In Nederland gebruikt men het begrip modaal inkomen als referentiepunt voor de bepaling van inkomenseffecten van maatregelen door de overheid. De betekenis wijkt echter af van het gemiddelde inkomen. Het begrip is door het Nederlands Centraal Planbureau (CPB) gedefinieerd als een fictief inkomensniveau, net onder de maximum premie-inkomensgrens voor de zorgverzekeringswet (ZVW). Het CPB hanteert dit begrip als referentiepunt in veel van zijn publicaties. Het CPB publiceert vier keer per jaar een schatting van het modaal inkomen.
Houd er rekening mee dat er een duidelijk verschil is tussen het modaal inkomen en het gemiddeld inkomen. Op deze pagina vind je het modaal inkomen 2021 volgens de raming van het CPB.
Het modaal inkomen in 2021 volgens het CPB is € 38.000. Per maand is dit bruto € 3.167 en netto ongeveer € 2.450.
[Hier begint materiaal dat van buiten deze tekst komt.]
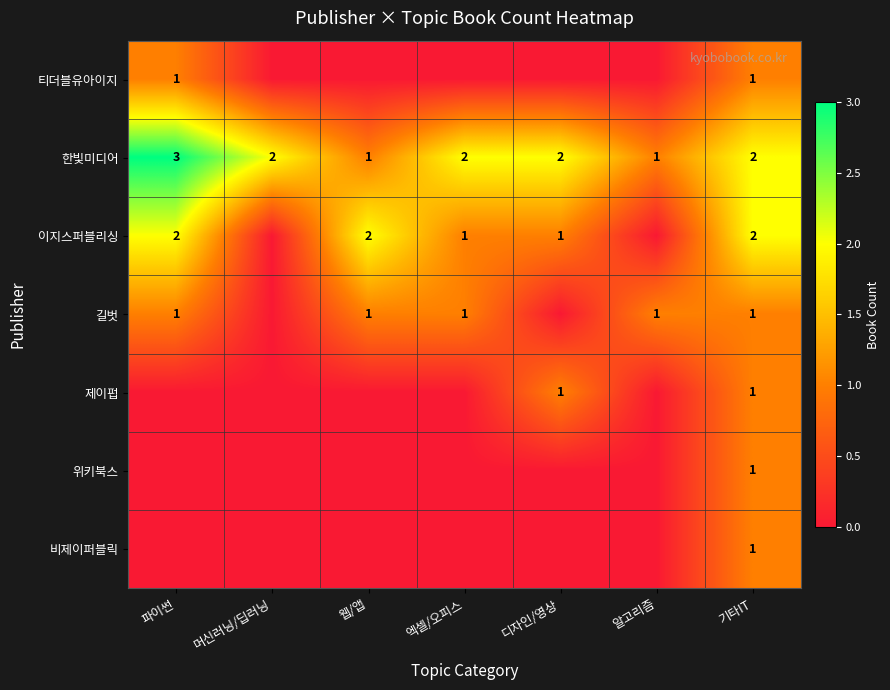

The value of 이지스퍼블리싱 at 디자인/영상 is 2. True or false?

False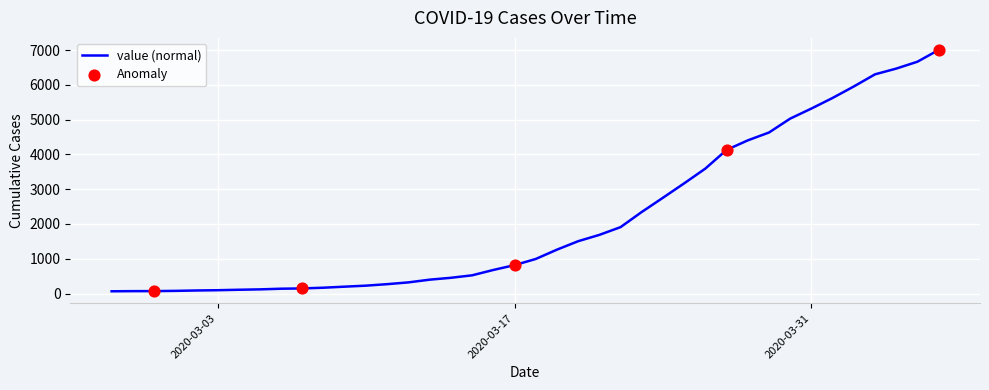

What is the difference between the maximum and minimum values?

6940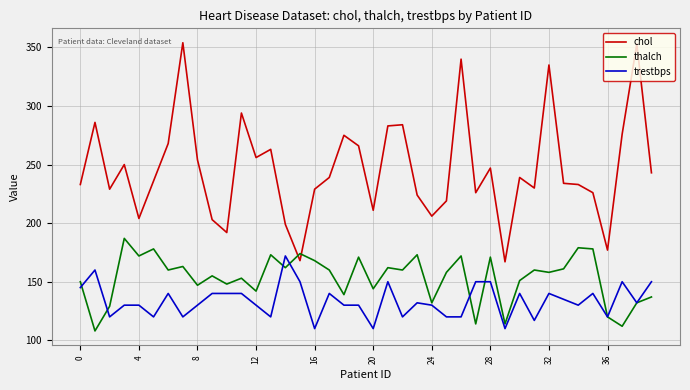

How many times do chol and thalch cross each other?

2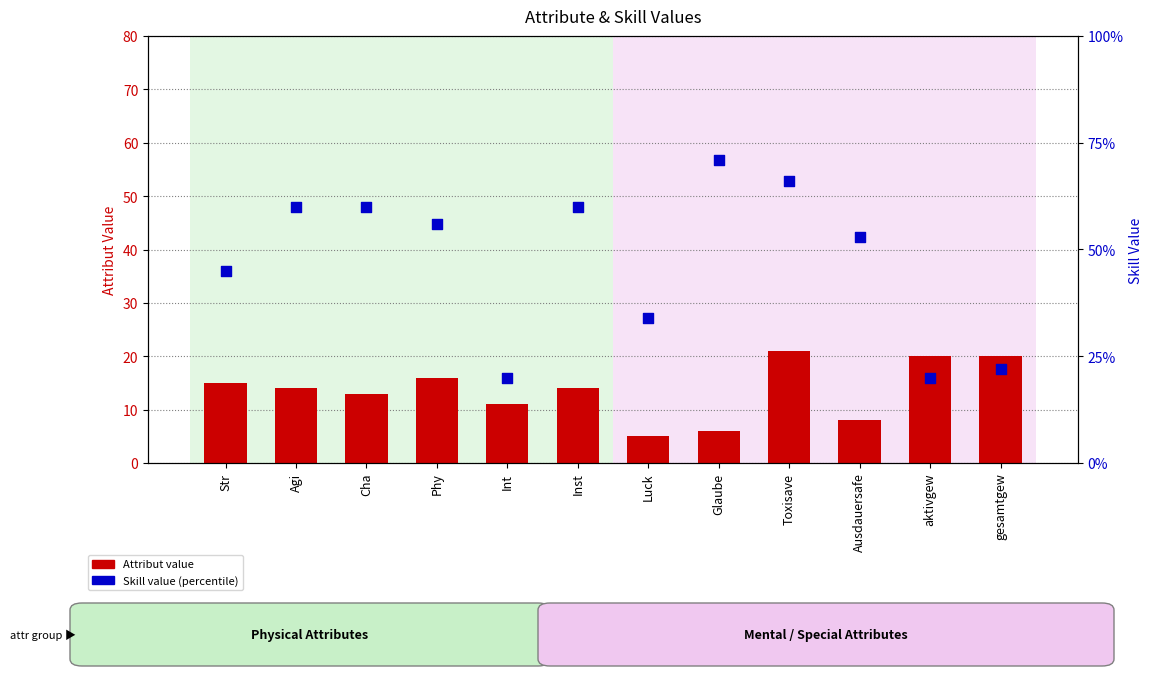

Which series has the largest Y range (max minus min)?

Skill (percentile rank)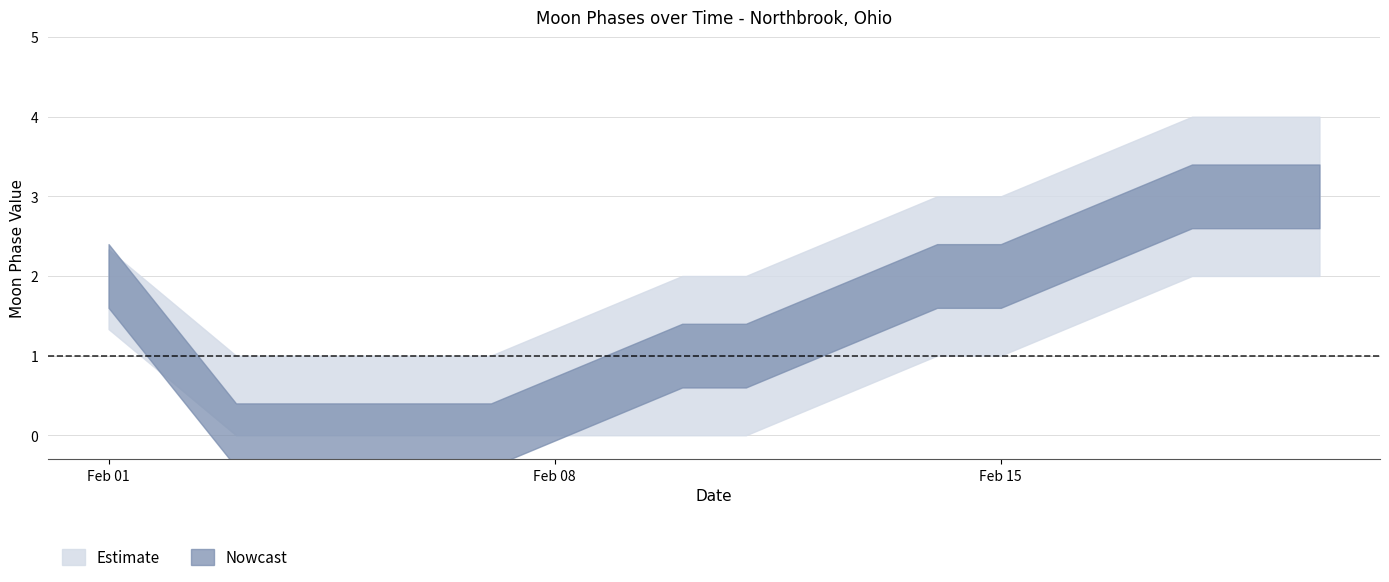

True or false: upper_bound and lower_bound intersect in this chart.

False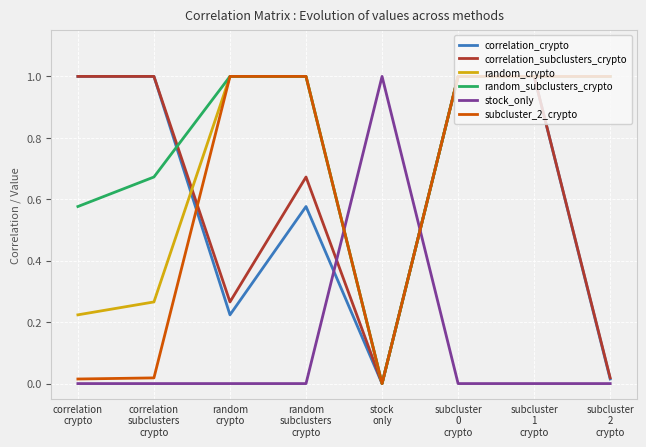

Which series has the largest total across all categories?

random_subclusters_crypto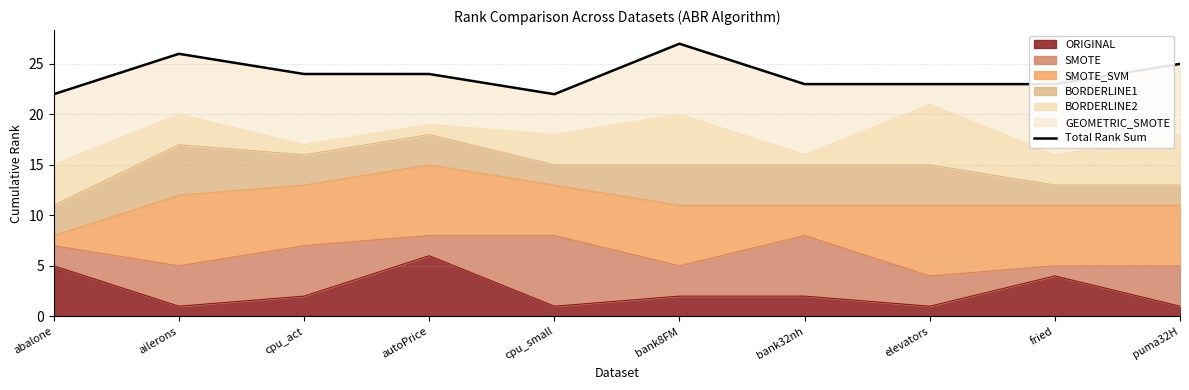

How many interior local peaks (higher than both neighbors) does the data have?

2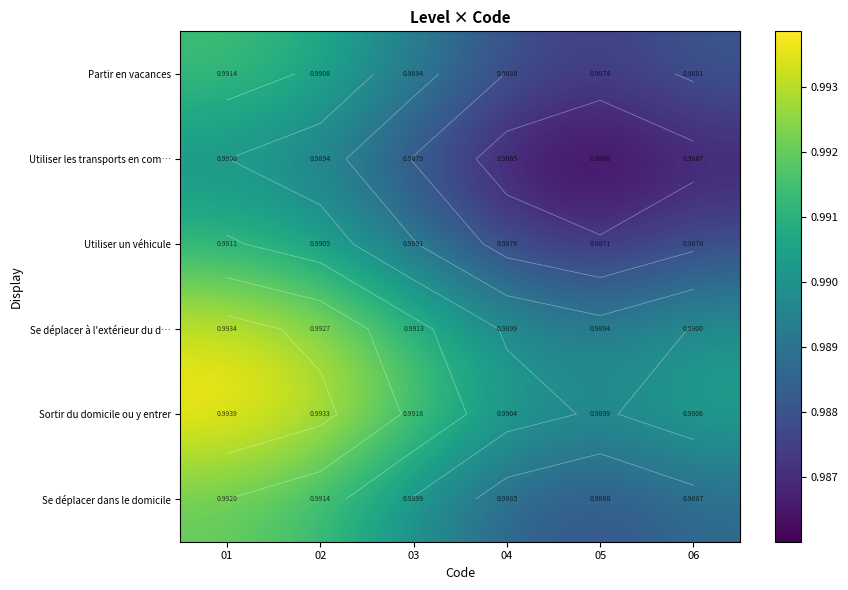

True or false: Utiliser les transports en com… has a value of 0.3 at 01.

False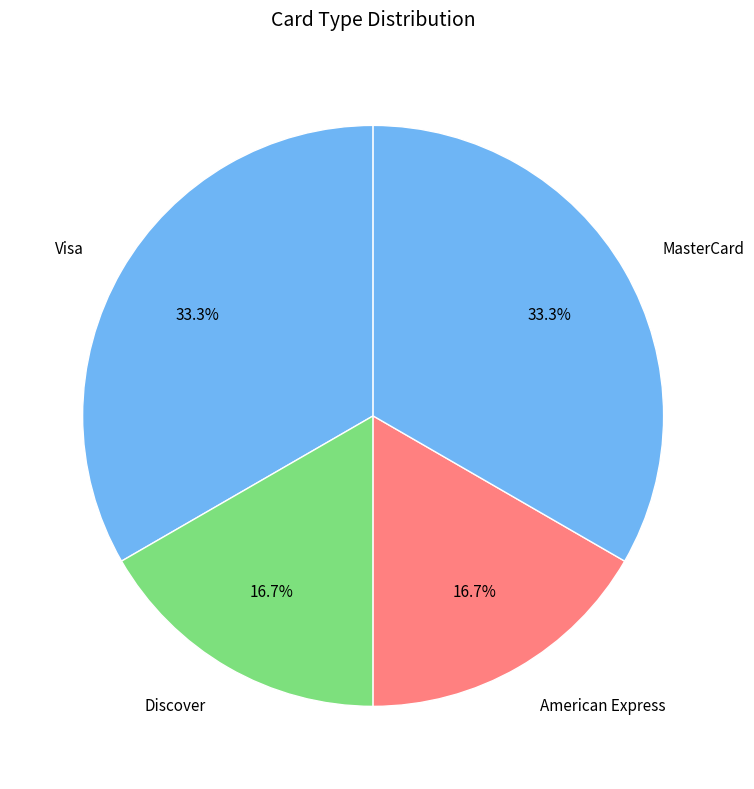

Is there any slice that represents more than half of the pie?

No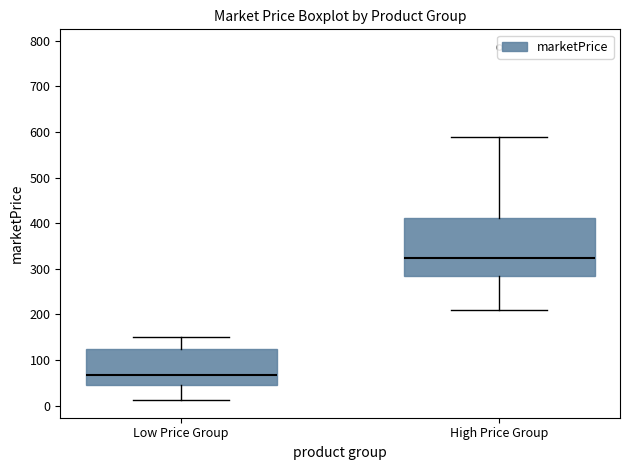

Reading left to right, transcribe this box plot: for each box, give where its median line is, the range the box spans, and where its two whiskers end, as read against the y-axis. The values are not printed on the chart, so give them approximately, as read against the axis.

Low Price Group: median 70, box 50 to 130, whiskers 10 to 150
High Price Group: median 320, box 280 to 410, whiskers 210 to 590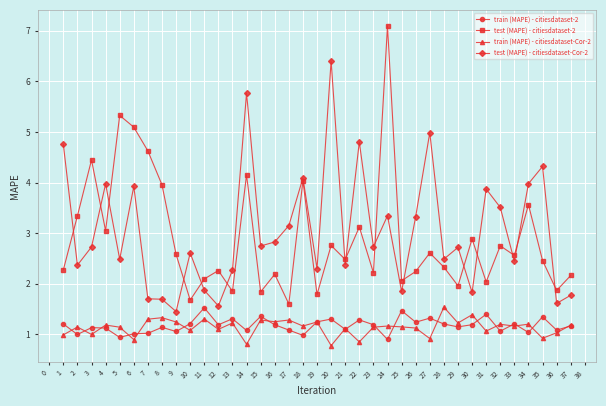

What is the value of the test (MAPE) - citiesdataset-2 point at the 1st from the left?

2.3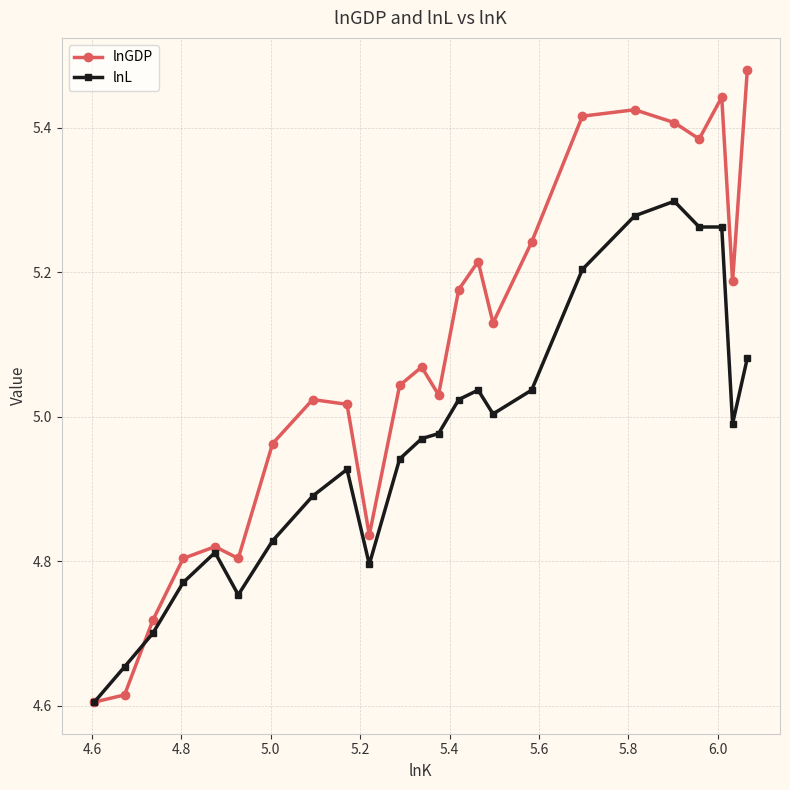

List the series in order of their peak value, highest first.

lnGDP, lnL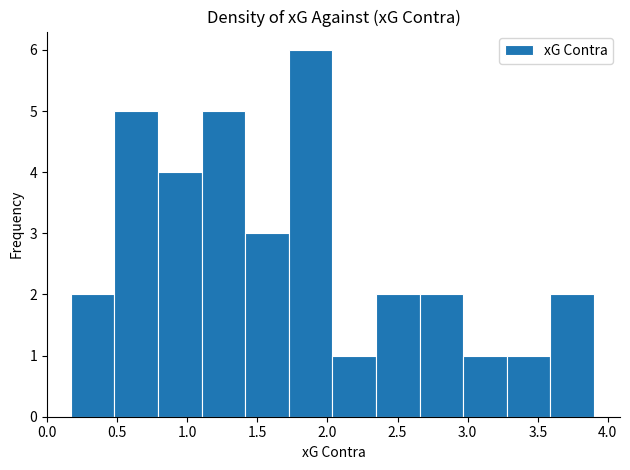

Reading left to right, list every bar in this chart as the range it spans on the x-axis followed by its height. Neither the bar edges nor the heights are printed on the chart, so give them approximately, as read against the axes.

0.15 to 0.50: 2
0.50 to 0.80: 5
0.80 to 1.10: 4
1.10 to 1.40: 5
1.40 to 1.70: 3
1.70 to 2.05: 6
2.05 to 2.35: 1
2.35 to 2.65: 2
2.65 to 2.95: 2
2.95 to 3.30: 1
3.30 to 3.60: 1
3.60 to 3.90: 2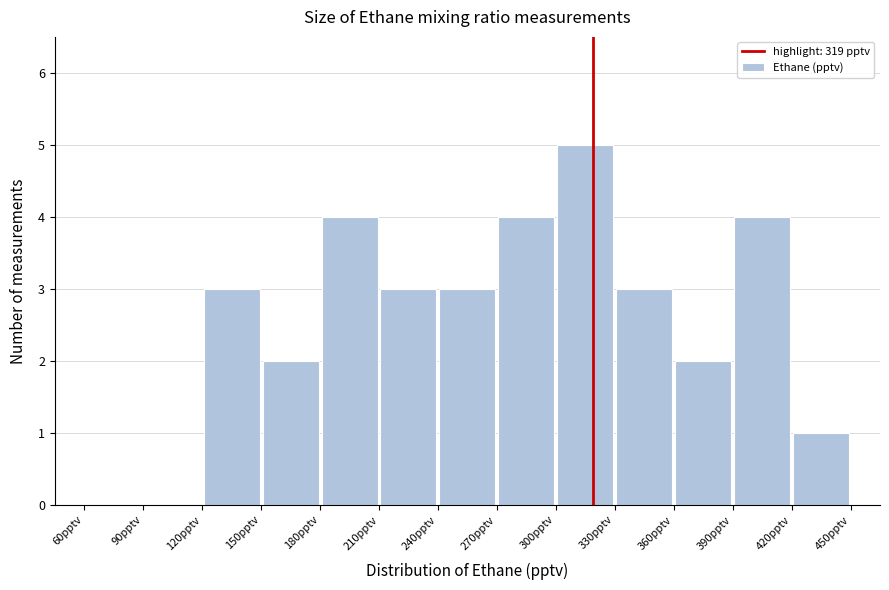

Which range on the x-axis has the tallest bar?

300 to 330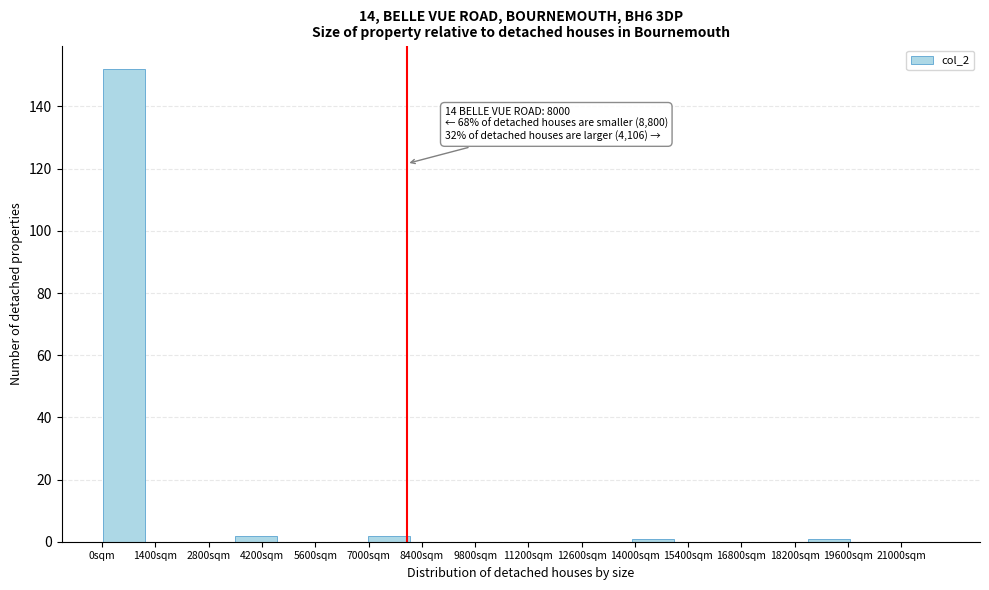

Which range on the x-axis has the tallest bar?

0 to 1200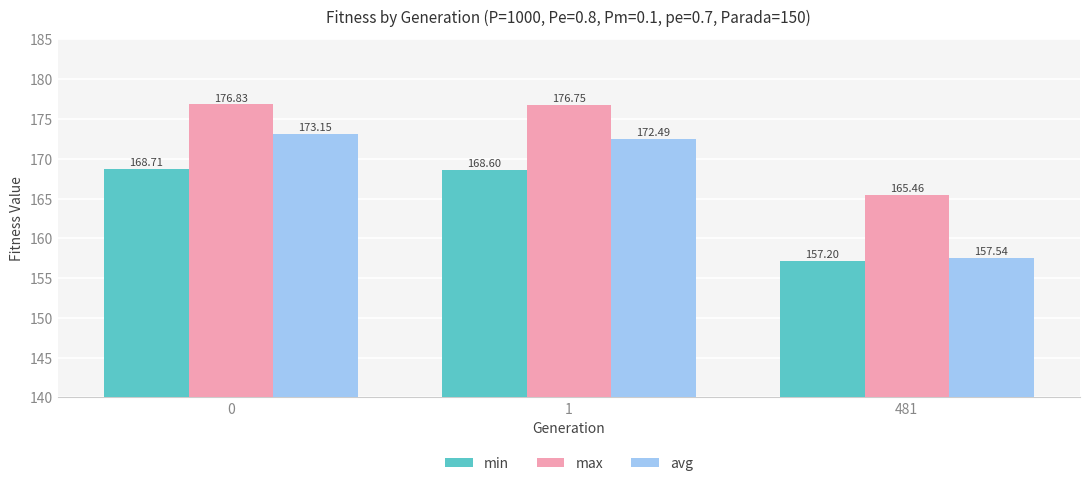

Which series has the widest spread of values?

avg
Dit getal is een schatting van het modale inkomen volgens het CPB. Sinds 2013 wordt het modale inkomen gedefinieerd als het meest voorkomende inkomen. Het wordt berekend als ongeveer 79% van het gemiddelde inkomen per arbeidsjaar, waarbij de 79% bepaald is op basis van een historische cijferreeks. Tot en met 2012 was het modale inkomen een bruto inkomen net onder de maximum premie-inkomensgrens van de zorgverzekeringswet (ZVW). Voor 2012 werd de maximum premie-inkomensgrens aangehouden zoals die gold bij het CEP 2011, toen de premie-inkomensgrens ZVW nog niet verhoogd was naar de maximum premie-inkomensgrens werknemersverzekeringen.
Het netto bedrag is een schatting en kan afwijken afhankelijk van sectoren. Bij de berekening is rekening gehouden met loonheffingskorting.